Plan design innovation: IRS Private Letter Ruling would allow choice between 401(k) and health/medical and student loan repayments
On August 23, 2024, IRS released a Private Letter Ruling (PLR) “approving” an arrangement under which a sponsor allows employees to choose to have an employer contribution allocated between a 401(k) plan, a health reimbursement arrangement, a health savings account, and an educational assistance program (providing for, among other things, student loan repayments). In this article we review the PLR and consider its significance for sponsors interested in this sort of program.
What is a PLR?
A Private Letter Ruling is a ruling by the IRS applying (their view of) the Tax Code to a specific set of facts with respect to a specific taxpayer. It may only be relied upon by that taxpayer, and only with respect to the facts set forth in that taxpayer’s ruling request. Nevertheless, a PLR may provide insight into IRS’s thinking with regard to issues as to which it has taken no formal legal position.
Factual background
In this case, the taxpayer provides four separate benefit programs with respect to which a ruling is requested:
401(k) plan. The 401(k) plan provides for employee elective deferrals and two types of employer contributions: safe harbor non-elective contributions; and “a discretionary employer contribution” that is allocated to all participants with at least one year of service who are employed at the end of the year and is subject to a 6-year graded vesting schedule.
Retiree HRA. The sponsor makes contributions to a retiree health reimbursement arrangement (HRA) during employment that are credited with interest. “[A}mounts in the Retiree HRA may only be used to provide benefits that reimburse medical expenses under [Tax Code] section 213(d) … and employees may not receive the value of the HRA account in cash.” Unused amounts are carried forward. At death unused amounts are paid to the participant’s surviving spouse or eligible dependents, or (if there are none) forfeited.
HSA. The sponsor provides a health savings account (HSA) to which eligible employees may make contributions and on which the sponsor will make matching contributions.
EAP. The sponsor provides an educational assistance program (EAP) that “reimburses full-time employees certain education expenses taken for academic credit.” The sponsor is proposing to amend this program “to [among other things] provide student loan payments if an employee allocates the Employer Contribution to the Educational Assistance Program.” [Note that the exclusion from income of student loan repayments under an EAP is set to expire on December 31, 2025.]
Proposal to allow allocation of employer discretionary contribution between these four benefit plans/programs at the employee’s election
The sponsor is proposing to reduce its 401(k) plan discretionary contribution and “to provide eligible employees with a choice to make an annual irrevocable election to allocate an additional employer contribution,” presumably funded out of the reduction to the 401(k) discretionary contribution, among the four benefit plans/programs described above (401(k), HRA, HSA, and EAP). Critically, “[e]mployees would not be permitted to receive the [additional employer contribution] in the form of cash or as a taxable benefit.”

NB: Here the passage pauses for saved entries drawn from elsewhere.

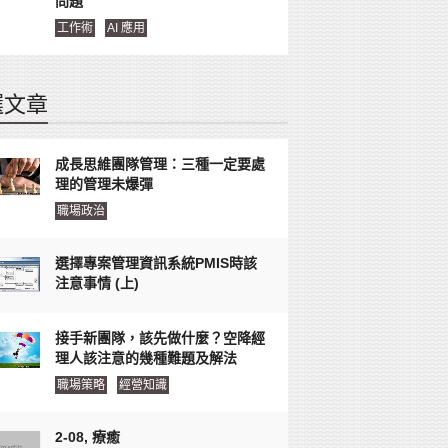
問題
工作術
AI 應用
選文章
成長思維團隊管理：三種一定要處
理的管理未爆彈
職場政治
選擇專案管理資訊系統PMIS時該
注意事情 (上)
接手新團隊，該先做什麼？空降經
理人該注意的幾種難題及解法
職場策略
經營知識
2-08, 療癒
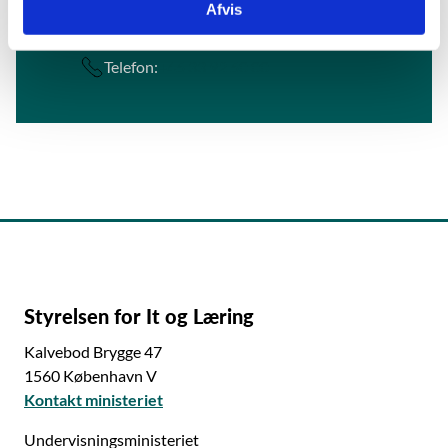
Afvis
E-mail:
stil@stil.dk
Telefon:
+45 33 92 50 00
Styrelsen for It og Læring
Kalvebod Brygge 47
1560 København V
Kontakt ministeriet
Undervisningsministeriet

Employees “would make the annual irrevocable election during open enrollment. [The sponsor] would make the Employer Contribution in accordance with the employee’s election (or if no election has been made, the Employer Contribution would be made to the 401(k) Plan) by March 15 of the following year.”

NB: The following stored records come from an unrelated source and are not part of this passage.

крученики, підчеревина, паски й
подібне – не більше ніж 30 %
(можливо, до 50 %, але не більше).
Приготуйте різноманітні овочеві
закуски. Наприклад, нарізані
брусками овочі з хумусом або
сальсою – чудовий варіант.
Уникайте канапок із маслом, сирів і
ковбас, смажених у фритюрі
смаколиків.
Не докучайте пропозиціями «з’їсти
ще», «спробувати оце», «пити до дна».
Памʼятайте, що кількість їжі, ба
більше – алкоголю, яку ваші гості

IRS’s ruling Oversimplifying somewhat, IRS ruled that the “additional discretionary contribution” would not be treated as an employee 401(k) elective deferral. And that the election by the employee to allocate the additional discretionary contribution between the four programs will not affect the favorable tax treatment of those programs. Takeaways for sponsors
The critical innovations in this program are the ability to allocate between a tax-qualified retirement plan and non-retirement tax-favored benefits and the EAP student loan repayment feature. As noted – the latter is set to expire at the end of 2025.

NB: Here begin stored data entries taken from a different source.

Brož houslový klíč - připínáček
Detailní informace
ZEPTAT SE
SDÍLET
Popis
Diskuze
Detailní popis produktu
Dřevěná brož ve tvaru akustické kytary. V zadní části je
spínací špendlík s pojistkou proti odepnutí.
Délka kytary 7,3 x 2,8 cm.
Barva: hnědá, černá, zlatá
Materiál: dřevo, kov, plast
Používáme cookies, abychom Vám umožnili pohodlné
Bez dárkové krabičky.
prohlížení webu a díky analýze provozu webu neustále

Generally, the features that make this program work (under the Tax Code) are: (1) the employee’s inability to receive the additional discretionary contribution in cash; (2) the employee election being irrevocably made in the year prior to the allocation of the benefit; and (3) the non-taxability of the four allocation alternatives.
Some of the plans in question here are likely subject to at least one form of nondiscrimination testing. As the PLR provides no relief from the existing rules, it would seem that each plan that does require testing will need to pass those tests after consideration of the irrevocable elections made, and, in fact, after contributions have actually been allocated. This could present challenges for some employers.
As noted – only the taxpayer requesting this ruling is entitled to rely on it. Sponsors considering adopting a similar program would have to apply for their own PLR.
We’ve have elided a number of technical issues – sponsors considering adopting a similar program will want to review it thoroughly with counsel.
* * *
We will continue to follow this issue.